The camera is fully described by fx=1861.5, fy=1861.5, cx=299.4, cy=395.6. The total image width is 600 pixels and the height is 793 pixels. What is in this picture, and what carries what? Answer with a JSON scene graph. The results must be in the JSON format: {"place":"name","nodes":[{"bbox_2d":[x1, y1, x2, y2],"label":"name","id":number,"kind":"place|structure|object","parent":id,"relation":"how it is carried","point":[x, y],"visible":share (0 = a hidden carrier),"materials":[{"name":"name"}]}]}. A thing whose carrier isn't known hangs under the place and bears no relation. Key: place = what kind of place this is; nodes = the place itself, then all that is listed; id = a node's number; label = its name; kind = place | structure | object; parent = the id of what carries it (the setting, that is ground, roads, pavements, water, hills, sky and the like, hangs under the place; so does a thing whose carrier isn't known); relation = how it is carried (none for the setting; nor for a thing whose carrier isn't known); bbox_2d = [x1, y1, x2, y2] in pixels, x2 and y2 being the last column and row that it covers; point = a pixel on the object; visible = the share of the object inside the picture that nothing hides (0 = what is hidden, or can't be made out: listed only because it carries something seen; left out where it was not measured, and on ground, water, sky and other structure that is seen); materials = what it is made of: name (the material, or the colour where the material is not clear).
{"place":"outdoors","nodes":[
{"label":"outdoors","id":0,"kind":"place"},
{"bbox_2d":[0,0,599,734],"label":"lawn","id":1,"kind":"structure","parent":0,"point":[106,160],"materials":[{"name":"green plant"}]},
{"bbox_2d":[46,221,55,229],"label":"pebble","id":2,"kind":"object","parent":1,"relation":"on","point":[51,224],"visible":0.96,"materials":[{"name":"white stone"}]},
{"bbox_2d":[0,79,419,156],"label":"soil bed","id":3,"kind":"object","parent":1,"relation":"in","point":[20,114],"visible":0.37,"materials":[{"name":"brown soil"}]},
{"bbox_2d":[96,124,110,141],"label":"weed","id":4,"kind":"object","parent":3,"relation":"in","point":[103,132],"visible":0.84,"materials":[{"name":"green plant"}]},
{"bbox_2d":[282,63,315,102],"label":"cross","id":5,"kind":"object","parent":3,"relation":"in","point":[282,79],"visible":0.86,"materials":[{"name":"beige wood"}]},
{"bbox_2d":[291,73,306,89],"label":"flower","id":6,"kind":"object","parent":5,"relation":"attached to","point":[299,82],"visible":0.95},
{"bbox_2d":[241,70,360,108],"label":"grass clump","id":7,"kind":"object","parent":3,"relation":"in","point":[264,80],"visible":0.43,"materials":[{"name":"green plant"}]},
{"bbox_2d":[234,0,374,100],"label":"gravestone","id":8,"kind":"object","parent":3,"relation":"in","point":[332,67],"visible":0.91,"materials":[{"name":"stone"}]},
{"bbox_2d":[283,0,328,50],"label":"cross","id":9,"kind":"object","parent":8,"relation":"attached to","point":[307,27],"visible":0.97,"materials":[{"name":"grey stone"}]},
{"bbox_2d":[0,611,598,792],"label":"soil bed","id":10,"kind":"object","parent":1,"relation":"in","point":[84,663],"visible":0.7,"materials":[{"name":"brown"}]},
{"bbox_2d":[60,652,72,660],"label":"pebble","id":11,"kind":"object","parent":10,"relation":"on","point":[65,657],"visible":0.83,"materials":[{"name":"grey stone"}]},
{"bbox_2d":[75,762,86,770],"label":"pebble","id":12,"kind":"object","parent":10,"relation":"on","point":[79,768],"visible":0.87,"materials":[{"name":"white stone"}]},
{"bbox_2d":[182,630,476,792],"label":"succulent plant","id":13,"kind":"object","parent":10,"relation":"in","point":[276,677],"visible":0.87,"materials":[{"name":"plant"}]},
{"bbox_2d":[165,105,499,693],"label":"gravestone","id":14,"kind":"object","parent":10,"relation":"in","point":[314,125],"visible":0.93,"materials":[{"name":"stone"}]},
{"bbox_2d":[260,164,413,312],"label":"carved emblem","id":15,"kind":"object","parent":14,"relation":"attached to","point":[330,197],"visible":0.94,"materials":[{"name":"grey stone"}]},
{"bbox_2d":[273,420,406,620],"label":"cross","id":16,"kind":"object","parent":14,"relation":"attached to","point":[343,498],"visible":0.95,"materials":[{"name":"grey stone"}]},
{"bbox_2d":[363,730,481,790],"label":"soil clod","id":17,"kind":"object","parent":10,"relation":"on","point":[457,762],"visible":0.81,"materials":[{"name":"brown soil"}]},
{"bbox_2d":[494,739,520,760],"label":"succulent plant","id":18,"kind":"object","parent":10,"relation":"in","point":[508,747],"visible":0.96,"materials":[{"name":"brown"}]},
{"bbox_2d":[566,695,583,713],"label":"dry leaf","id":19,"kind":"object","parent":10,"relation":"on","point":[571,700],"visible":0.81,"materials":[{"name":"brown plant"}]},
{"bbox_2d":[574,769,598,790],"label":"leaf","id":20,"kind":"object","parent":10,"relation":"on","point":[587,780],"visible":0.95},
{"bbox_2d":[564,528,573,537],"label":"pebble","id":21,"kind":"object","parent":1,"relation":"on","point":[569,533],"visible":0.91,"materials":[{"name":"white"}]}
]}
::::
### WHAT THE TASK ASKS
Nothing in the records above may be left out; repeat them exactly.

### EXERCISE RESULT
The camera is fully described by fx=1861.5, fy=1861.5, cx=299.4, cy=395.6. The total image width is 600 pixels and the height is 793 pixels. What is in this picture, and what carries what? Answer with a JSON scene graph. The results must be in the JSON format: {"place":"name","nodes":[{"bbox_2d":[x1, y1, x2, y2],"label":"name","id":number,"kind":"place|structure|object","parent":id,"relation":"how it is carried","point":[x, y],"visible":share (0 = a hidden carrier),"materials":[{"name":"name"}]}]}. A thing whose carrier isn't known hangs under the place and bears no relation. Key: place = what kind of place this is; nodes = the place itself, then all that is listed; id = a node's number; label = its name; kind = place | structure | object; parent = the id of what carries it (the setting, that is ground, roads, pavements, water, hills, sky and the like, hangs under the place; so does a thing whose carrier isn't known); relation = how it is carried (none for the setting; nor for a thing whose carrier isn't known); bbox_2d = [x1, y1, x2, y2] in pixels, x2 and y2 being the last column and row that it covers; point = a pixel on the object; visible = the share of the object inside the picture that nothing hides (0 = what is hidden, or can't be made out: listed only because it carries something seen; left out where it was not measured, and on ground, water, sky and other structure that is seen); materials = what it is made of: name (the material, or the colour where the material is not clear).
{"place":"outdoors","nodes":[
{"label":"outdoors","id":0,"kind":"place"},
{"bbox_2d":[0,0,599,734],"label":"lawn","id":1,"kind":"structure","parent":0,"point":[106,160],"materials":[{"name":"green plant"}]},
{"bbox_2d":[46,221,55,229],"label":"pebble","id":2,"kind":"object","parent":1,"relation":"on","point":[51,224],"visible":0.96,"materials":[{"name":"white stone"}]},
{"bbox_2d":[0,79,419,156],"label":"soil bed","id":3,"kind":"object","parent":1,"relation":"in","point":[20,114],"visible":0.37,"materials":[{"name":"brown soil"}]},
{"bbox_2d":[96,124,110,141],"label":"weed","id":4,"kind":"object","parent":3,"relation":"in","point":[103,132],"visible":0.84,"materials":[{"name":"green plant"}]},
{"bbox_2d":[282,63,315,102],"label":"cross","id":5,"kind":"object","parent":3,"relation":"in","point":[282,79],"visible":0.86,"materials":[{"name":"beige wood"}]},
{"bbox_2d":[291,73,306,89],"label":"flower","id":6,"kind":"object","parent":5,"relation":"attached to","point":[299,82],"visible":0.95},
{"bbox_2d":[241,70,360,108],"label":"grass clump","id":7,"kind":"object","parent":3,"relation":"in","point":[264,80],"visible":0.43,"materials":[{"name":"green plant"}]},
{"bbox_2d":[234,0,374,100],"label":"gravestone","id":8,"kind":"object","parent":3,"relation":"in","point":[332,67],"visible":0.91,"materials":[{"name":"stone"}]},
{"bbox_2d":[283,0,328,50],"label":"cross","id":9,"kind":"object","parent":8,"relation":"attached to","point":[307,27],"visible":0.97,"materials":[{"name":"grey stone"}]},
{"bbox_2d":[0,611,598,792],"label":"soil bed","id":10,"kind":"object","parent":1,"relation":"in","point":[84,663],"visible":0.7,"materials":[{"name":"brown"}]},
{"bbox_2d":[60,652,72,660],"label":"pebble","id":11,"kind":"object","parent":10,"relation":"on","point":[65,657],"visible":0.83,"materials":[{"name":"grey stone"}]},
{"bbox_2d":[75,762,86,770],"label":"pebble","id":12,"kind":"object","parent":10,"relation":"on","point":[79,768],"visible":0.87,"materials":[{"name":"white stone"}]},
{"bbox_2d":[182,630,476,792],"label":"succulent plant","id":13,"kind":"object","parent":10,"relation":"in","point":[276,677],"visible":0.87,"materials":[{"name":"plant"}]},
{"bbox_2d":[165,105,499,693],"label":"gravestone","id":14,"kind":"object","parent":10,"relation":"in","point":[314,125],"visible":0.93,"materials":[{"name":"stone"}]},
{"bbox_2d":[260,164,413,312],"label":"carved emblem","id":15,"kind":"object","parent":14,"relation":"attached to","point":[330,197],"visible":0.94,"materials":[{"name":"grey stone"}]},
{"bbox_2d":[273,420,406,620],"label":"cross","id":16,"kind":"object","parent":14,"relation":"attached to","point":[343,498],"visible":0.95,"materials":[{"name":"grey stone"}]},
{"bbox_2d":[363,730,481,790],"label":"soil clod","id":17,"kind":"object","parent":10,"relation":"on","point":[457,762],"visible":0.81,"materials":[{"name":"brown soil"}]},
{"bbox_2d":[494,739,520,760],"label":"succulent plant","id":18,"kind":"object","parent":10,"relation":"in","point":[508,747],"visible":0.96,"materials":[{"name":"brown"}]},
{"bbox_2d":[566,695,583,713],"label":"dry leaf","id":19,"kind":"object","parent":10,"relation":"on","point":[571,700],"visible":0.81,"materials":[{"name":"brown plant"}]},
{"bbox_2d":[574,769,598,790],"label":"leaf","id":20,"kind":"object","parent":10,"relation":"on","point":[587,780],"visible":0.95},
{"bbox_2d":[564,528,573,537],"label":"pebble","id":21,"kind":"object","parent":1,"relation":"on","point":[569,533],"visible":0.91,"materials":[{"name":"white"}]}
]}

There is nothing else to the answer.